-
Notifications
You must be signed in to change notification settings - Fork 64
Description
Definitions
By out-of-container relative URL string, I mean a relative URL string that has a number of double-dot path segments ("..") high enough to conceptually go outside the container.
For instance, "../../../../EPUB/content.xhtml" is an out-of-container relative URL string given the following container:
/
├── mimetype
├── META-INF
│ └── container.xml
└── EPUB
└── content.xhtml
Problem
In previous versions of EPUB, the URL definition was unclear (see #1888), but I believe the intent was to disallow them.
In the #1898 proposal, out-of-container URL string are conforming, but the base URL of the container is defined such that an out-of-container URL string is necessarily parsed into a in-container URL.
For instance, after #1898, the URL string "../../../../EPUB/content.xhtml" will be parsed to the same URL as the URL string "EPUB/content.xhtml".
But as we added to a note in the #1898 proposal, using an out-of-container URL string will likely lead to interoperability issues with legacy or non-conforming RS.
In addition, as I said earlier, I believe the intent in previous versions of EPUB was to disallow them.
Proposal
I think we should forbid out-of-container URL strings.
Here's a proposal (assuming #1898 is merged).
Replace:
In the OCF Abstract Container, when a file uses a URL string to reference another file in the container, the string MUST be a path-relative-scheme-less-URL string, optionally followed by
U+0023 (#)and a URL-fragment string.
by something along the lines of:
In the OCF Abstract Container, a relative-URL string MUST be a container relative URL string.
A URL string url is a container relative URL string if it is a path-relative-scheme-less-URL string and the following steps return true:
- let testURLRecord be the result of applying the URL parser to url with "
https://example.org/A/".- let testURLString be the result of applying the URL Serializer to testURLRecord.
- if testURLString does not start with "
https://example.org/A/", then return false.- set testURLRecord to the result of applying the URL parser to url with "
https://example.org/B/".- let testURLString be the result of applying the URL Serializer to testURLRecord.
- if testURLString does not start with "
https://example.org/B/", then return false.- Return true.
Explanation
The proposal above intends to override the URL standard definition of relative-URL string, so that:
- scheme-relative- and path-relative- URL strings are not allowed (in other words, URL strings starting with "

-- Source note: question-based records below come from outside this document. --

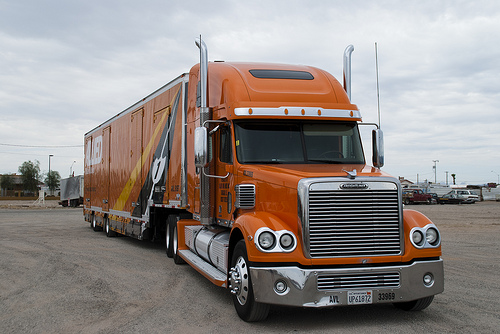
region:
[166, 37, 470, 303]
front of the truck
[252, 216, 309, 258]
light on front of truck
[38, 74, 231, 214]
side of the truck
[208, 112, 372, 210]
window on front of truck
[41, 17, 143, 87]
sky above the land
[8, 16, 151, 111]
clouds in the sky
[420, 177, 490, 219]
cars in the distance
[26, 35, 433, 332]
one large truck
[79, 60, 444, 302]
The truck is orange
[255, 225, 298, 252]
Circle headlights on the truck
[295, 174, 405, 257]
The truck's grill is silver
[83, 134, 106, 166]
The truck's logo is Allied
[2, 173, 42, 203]
Brown building in the background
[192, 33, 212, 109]
The exhaust pipes are metal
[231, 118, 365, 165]
Front windshield of the truck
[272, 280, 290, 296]
The trucks's foglights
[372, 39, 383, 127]
The antenna of the truck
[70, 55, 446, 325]
an orange semi truck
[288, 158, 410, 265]
a chrome grill on a semi truck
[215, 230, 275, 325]
a black tire on a truck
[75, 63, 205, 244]
a trailer behind a semi truck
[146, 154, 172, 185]
route one white sign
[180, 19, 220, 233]
a chrome exhaust pipe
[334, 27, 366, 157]
a chrome exhaust pipe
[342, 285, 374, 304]
a white license plate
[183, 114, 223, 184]
a chrome side mirror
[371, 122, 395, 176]
a chrome side mirror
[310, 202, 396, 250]
grill of the truck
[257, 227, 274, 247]
a headlight on the truck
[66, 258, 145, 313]
the road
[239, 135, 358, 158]
a windsheild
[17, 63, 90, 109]
the clouds are white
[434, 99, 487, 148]
clouds in the sky are white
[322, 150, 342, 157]
a steering wheel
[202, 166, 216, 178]
a handle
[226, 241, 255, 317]
front tire on the truck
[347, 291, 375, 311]
the license plate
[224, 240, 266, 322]
black wheel of truck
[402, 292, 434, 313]
black wheel of truck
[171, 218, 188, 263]
black wheel of truck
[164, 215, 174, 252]
black wheel of truck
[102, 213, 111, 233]
black wheel of truck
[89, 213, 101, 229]
black wheel of truck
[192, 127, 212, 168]
chrome mirror of truck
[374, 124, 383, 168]
chrome mirror of truck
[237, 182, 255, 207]
chrome grill of truck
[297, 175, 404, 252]
chrome grill on truck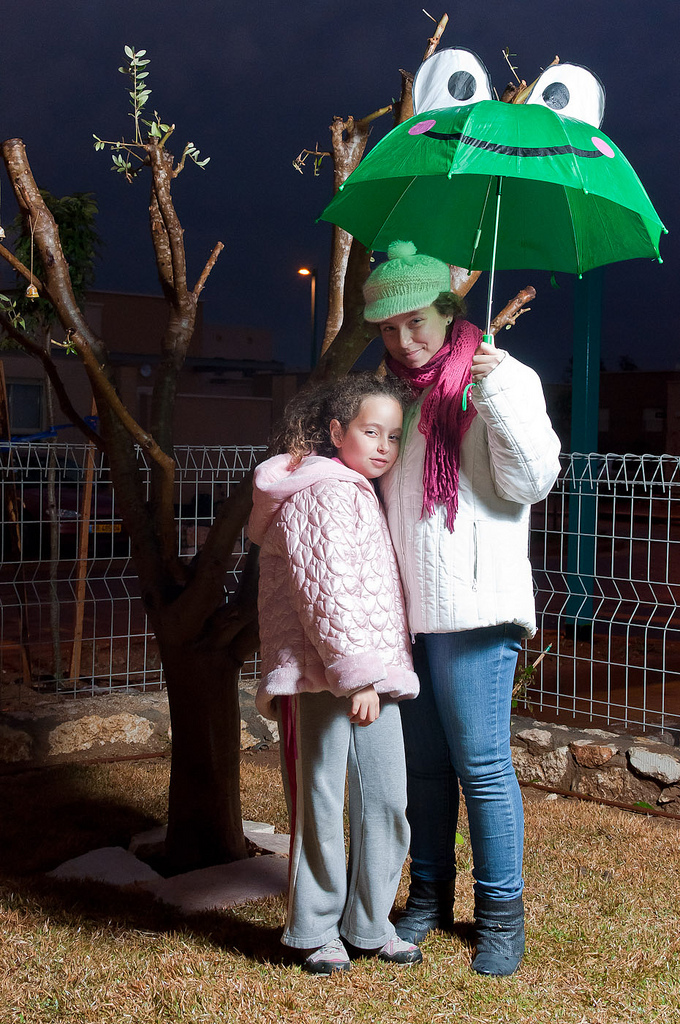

/" are not allowed) - "exceeding" or "leaky" URL strings are not allowed (in other words, URLs with enough "
.." path segments to go "outside" the container are not allowed)
The intent is even if we refer to a broader "category" of URL strings, like a relative-URL-with-fragment string, our restrictions on relative-URL string apply.
In some way, it is monkey patching the URL standard definition. Monkey patches are usually not considered a good thing. But I do not see how to do otherwise: for the document formats we own (e.g. Package Document), we can easily define what is a valid URL string; but for other formats used in EPUB (e.g. HTML), they directly refer to the URL standard so I don't see an alternative to tweaking the definition.
Editorial consequences
We will be able to replace all our use of:
path-relative-scheme-less-URL string, optionally followed by
U+0023 (#)and a URL-fragment string
by
relative-URL-string with fragment string (which is a bit more readable).
We may no longer need to assume the properties of the container root URL in the core spec, as they really only apply to out-of-container URLs.
We still need those in in the RS spec, to specify how reading systems must process non-conforming URLs.